Show every line of the data below that contains the word "vein".

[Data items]
━━━━━━━━━━━━━━━━
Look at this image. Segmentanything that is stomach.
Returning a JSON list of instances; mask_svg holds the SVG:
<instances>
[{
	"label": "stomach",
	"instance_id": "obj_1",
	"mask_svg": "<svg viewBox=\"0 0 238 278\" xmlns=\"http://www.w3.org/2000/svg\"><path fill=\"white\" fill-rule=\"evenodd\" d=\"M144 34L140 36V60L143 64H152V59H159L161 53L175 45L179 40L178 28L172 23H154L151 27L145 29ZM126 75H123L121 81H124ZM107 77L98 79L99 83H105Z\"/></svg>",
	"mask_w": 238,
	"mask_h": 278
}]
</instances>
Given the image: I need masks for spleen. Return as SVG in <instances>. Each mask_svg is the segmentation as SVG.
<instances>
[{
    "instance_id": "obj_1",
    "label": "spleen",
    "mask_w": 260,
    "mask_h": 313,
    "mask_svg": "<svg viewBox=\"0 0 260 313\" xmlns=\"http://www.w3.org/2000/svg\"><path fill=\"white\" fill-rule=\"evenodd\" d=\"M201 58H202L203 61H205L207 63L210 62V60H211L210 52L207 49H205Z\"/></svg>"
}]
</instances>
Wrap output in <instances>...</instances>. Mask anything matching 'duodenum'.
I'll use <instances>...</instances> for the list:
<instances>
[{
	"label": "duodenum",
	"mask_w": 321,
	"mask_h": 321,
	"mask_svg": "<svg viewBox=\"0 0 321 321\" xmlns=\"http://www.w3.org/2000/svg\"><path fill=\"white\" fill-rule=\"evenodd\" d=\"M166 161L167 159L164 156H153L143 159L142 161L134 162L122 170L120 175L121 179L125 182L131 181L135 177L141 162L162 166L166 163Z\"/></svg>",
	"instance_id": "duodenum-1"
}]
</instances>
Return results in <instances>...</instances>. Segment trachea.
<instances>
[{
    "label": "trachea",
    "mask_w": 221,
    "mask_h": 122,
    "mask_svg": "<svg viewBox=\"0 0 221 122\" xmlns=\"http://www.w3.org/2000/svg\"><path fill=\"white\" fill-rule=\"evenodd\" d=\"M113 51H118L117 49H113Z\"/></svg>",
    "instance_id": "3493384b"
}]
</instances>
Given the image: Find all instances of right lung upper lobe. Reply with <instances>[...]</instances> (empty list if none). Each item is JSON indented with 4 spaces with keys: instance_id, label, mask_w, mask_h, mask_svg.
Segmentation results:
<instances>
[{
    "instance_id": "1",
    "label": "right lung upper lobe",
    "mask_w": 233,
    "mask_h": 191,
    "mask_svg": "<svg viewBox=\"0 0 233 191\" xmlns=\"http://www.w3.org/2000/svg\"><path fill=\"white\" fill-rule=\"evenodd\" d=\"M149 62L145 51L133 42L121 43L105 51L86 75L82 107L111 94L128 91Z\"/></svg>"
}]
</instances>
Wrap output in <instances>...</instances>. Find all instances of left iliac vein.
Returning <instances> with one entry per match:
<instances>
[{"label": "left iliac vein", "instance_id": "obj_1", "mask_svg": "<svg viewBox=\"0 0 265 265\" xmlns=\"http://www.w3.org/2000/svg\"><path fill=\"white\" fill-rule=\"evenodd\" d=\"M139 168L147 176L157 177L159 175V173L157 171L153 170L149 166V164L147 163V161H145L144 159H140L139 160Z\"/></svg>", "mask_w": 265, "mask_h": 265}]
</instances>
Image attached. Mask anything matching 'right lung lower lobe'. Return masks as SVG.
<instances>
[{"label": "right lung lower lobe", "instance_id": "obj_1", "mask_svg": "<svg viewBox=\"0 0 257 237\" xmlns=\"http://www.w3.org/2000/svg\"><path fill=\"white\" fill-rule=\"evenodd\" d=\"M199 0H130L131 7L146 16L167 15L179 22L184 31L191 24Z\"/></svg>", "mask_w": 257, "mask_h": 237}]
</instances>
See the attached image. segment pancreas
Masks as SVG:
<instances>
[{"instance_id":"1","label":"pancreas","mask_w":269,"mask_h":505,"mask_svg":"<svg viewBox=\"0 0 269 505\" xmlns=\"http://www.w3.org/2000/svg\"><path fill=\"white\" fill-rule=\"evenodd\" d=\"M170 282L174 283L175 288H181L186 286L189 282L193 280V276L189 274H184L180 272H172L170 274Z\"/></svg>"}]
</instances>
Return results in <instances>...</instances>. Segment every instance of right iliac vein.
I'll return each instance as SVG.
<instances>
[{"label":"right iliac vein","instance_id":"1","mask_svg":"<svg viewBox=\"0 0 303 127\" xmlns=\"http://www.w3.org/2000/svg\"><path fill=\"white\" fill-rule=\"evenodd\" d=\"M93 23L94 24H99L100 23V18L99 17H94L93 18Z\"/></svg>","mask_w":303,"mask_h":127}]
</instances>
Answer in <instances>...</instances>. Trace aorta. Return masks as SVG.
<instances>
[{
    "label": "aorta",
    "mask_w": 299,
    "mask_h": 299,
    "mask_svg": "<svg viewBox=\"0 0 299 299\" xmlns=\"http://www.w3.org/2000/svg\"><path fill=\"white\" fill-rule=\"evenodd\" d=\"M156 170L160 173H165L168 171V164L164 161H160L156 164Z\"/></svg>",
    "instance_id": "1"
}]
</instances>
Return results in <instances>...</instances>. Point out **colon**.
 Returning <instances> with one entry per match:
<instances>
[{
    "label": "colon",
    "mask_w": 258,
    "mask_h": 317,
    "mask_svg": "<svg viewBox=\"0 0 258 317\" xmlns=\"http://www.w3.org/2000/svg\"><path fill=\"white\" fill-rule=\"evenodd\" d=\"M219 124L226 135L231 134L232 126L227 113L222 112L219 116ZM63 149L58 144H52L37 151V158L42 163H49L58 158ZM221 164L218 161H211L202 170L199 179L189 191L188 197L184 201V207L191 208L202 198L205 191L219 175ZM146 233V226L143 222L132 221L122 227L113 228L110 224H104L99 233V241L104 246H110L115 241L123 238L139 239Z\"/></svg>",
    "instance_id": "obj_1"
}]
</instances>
━━━━━━━━━━━━━━━━
**Correct result:**
Wrap output in <instances>...</instances>. Find all instances of left iliac vein.
[{"label": "left iliac vein", "instance_id": "obj_1", "mask_svg": "<svg viewBox=\"0 0 265 265\" xmlns=\"http://www.w3.org/2000/svg\"><path fill=\"white\" fill-rule=\"evenodd\" d=\"M139 168L147 176L157 177L159 175V173L157 171L153 170L149 166V164L147 163V161H145L144 159H140L139 160Z\"/></svg>", "mask_w": 265, "mask_h": 265}]
Return results in <instances>...</instances>. Segment every instance of right iliac vein.
[{"label":"right iliac vein","instance_id":"1","mask_svg":"<svg viewBox=\"0 0 303 127\" xmlns=\"http://www.w3.org/2000/svg\"><path fill=\"white\" fill-rule=\"evenodd\" d=\"M93 23L94 24H99L100 23V18L99 17H94L93 18Z\"/></svg>","mask_w":303,"mask_h":127}]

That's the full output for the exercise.